Top of DATA EXTRACT

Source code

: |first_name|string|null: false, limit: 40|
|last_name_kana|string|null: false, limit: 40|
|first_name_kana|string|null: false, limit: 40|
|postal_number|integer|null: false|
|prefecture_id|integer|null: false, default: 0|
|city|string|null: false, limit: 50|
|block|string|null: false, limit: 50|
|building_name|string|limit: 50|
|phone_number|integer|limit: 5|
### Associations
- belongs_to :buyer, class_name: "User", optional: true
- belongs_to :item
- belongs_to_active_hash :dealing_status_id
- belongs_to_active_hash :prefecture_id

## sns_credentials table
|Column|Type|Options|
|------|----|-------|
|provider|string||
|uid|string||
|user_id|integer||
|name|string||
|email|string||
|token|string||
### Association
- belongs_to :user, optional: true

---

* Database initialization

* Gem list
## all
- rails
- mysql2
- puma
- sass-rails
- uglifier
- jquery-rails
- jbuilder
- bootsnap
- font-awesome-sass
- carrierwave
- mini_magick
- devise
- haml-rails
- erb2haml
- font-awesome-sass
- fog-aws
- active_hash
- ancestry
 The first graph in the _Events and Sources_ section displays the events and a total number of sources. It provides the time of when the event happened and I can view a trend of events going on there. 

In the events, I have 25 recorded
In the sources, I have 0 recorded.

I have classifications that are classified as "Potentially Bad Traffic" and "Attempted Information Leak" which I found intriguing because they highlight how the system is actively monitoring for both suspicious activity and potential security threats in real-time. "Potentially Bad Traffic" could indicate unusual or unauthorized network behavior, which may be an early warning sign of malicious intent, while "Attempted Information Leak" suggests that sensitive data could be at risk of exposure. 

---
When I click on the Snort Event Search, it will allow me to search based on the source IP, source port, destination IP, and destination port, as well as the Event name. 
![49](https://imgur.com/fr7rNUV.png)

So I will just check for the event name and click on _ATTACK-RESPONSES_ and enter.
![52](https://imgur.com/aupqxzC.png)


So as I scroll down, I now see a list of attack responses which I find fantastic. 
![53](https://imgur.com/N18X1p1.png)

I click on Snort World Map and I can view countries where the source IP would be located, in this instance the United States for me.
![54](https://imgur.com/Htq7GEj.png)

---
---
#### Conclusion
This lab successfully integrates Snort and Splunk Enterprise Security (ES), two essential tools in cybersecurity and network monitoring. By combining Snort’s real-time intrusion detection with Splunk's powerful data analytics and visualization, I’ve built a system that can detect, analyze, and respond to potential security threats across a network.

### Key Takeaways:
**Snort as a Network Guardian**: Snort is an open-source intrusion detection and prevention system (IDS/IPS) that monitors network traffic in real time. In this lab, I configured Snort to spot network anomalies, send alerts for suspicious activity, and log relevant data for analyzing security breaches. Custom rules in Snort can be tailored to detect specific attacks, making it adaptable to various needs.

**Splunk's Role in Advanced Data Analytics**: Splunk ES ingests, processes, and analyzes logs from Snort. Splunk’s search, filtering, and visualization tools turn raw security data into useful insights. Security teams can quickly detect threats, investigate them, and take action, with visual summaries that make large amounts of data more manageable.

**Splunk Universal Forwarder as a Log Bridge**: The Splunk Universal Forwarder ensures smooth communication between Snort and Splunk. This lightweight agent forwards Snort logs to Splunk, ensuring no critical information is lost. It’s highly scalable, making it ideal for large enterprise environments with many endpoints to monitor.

Bottom of DATA EXTRACT

PROBLEM TO WORK ON :: Every record above should be written out exactly.

WRITTEN REPLY ::
Source code

: |first_name|string|null: false, limit: 40|
|last_name_kana|string|null: false, limit: 40|
|first_name_kana|string|null: false, limit: 40|
|postal_number|integer|null: false|
|prefecture_id|integer|null: false, default: 0|
|city|string|null: false, limit: 50|
|block|string|null: false, limit: 50|
|building_name|string|limit: 50|
|phone_number|integer|limit: 5|
### Associations
- belongs_to :buyer, class_name: "User", optional: true
- belongs_to :item
- belongs_to_active_hash :dealing_status_id
- belongs_to_active_hash :prefecture_id

## sns_credentials table
|Column|Type|Options|
|------|----|-------|
|provider|string||
|uid|string||
|user_id|integer||
|name|string||
|email|string||
|token|string||
### Association
- belongs_to :user, optional: true

---

* Database initialization

* Gem list
## all
- rails
- mysql2
- puma
- sass-rails
- uglifier
- jquery-rails
- jbuilder
- bootsnap
- font-awesome-sass
- carrierwave
- mini_magick
- devise
- haml-rails
- erb2haml
- font-awesome-sass
- fog-aws
- active_hash
- ancestry
 The first graph in the _Events and Sources_ section displays the events and a total number of sources. It provides the time of when the event happened and I can view a trend of events going on there. 

In the events, I have 25 recorded
In the sources, I have 0 recorded.

I have classifications that are classified as "Potentially Bad Traffic" and "Attempted Information Leak" which I found intriguing because they highlight how the system is actively monitoring for both suspicious activity and potential security threats in real-time. "Potentially Bad Traffic" could indicate unusual or unauthorized network behavior, which may be an early warning sign of malicious intent, while "Attempted Information Leak" suggests that sensitive data could be at risk of exposure. 

---
When I click on the Snort Event Search, it will allow me to search based on the source IP, source port, destination IP, and destination port, as well as the Event name. 
![49](https://imgur.com/fr7rNUV.png)

So I will just check for the event name and click on _ATTACK-RESPONSES_ and enter.
![52](https://imgur.com/aupqxzC.png)


So as I scroll down, I now see a list of attack responses which I find fantastic. 
![53](https://imgur.com/N18X1p1.png)

I click on Snort World Map and I can view countries where the source IP would be located, in this instance the United States for me.
![54](https://imgur.com/Htq7GEj.png)

---
---
#### Conclusion
This lab successfully integrates Snort and Splunk Enterprise Security (ES), two essential tools in cybersecurity and network monitoring. By combining Snort’s real-time intrusion detection with Splunk's powerful data analytics and visualization, I’ve built a system that can detect, analyze, and respond to potential security threats across a network.

### Key Takeaways:
**Snort as a Network Guardian**: Snort is an open-source intrusion detection and prevention system (IDS/IPS) that monitors network traffic in real time. In this lab, I configured Snort to spot network anomalies, send alerts for suspicious activity, and log relevant data for analyzing security breaches. Custom rules in Snort can be tailored to detect specific attacks, making it adaptable to various needs.

**Splunk's Role in Advanced Data Analytics**: Splunk ES ingests, processes, and analyzes logs from Snort. Splunk’s search, filtering, and visualization tools turn raw security data into useful insights. Security teams can quickly detect threats, investigate them, and take action, with visual summaries that make large amounts of data more manageable.

**Splunk Universal Forwarder as a Log Bridge**: The Splunk Universal Forwarder ensures smooth communication between Snort and Splunk. This lightweight agent forwards Snort logs to Splunk, ensuring no critical information is lost. It’s highly scalable, making it ideal for large enterprise environments with many endpoints to monitor.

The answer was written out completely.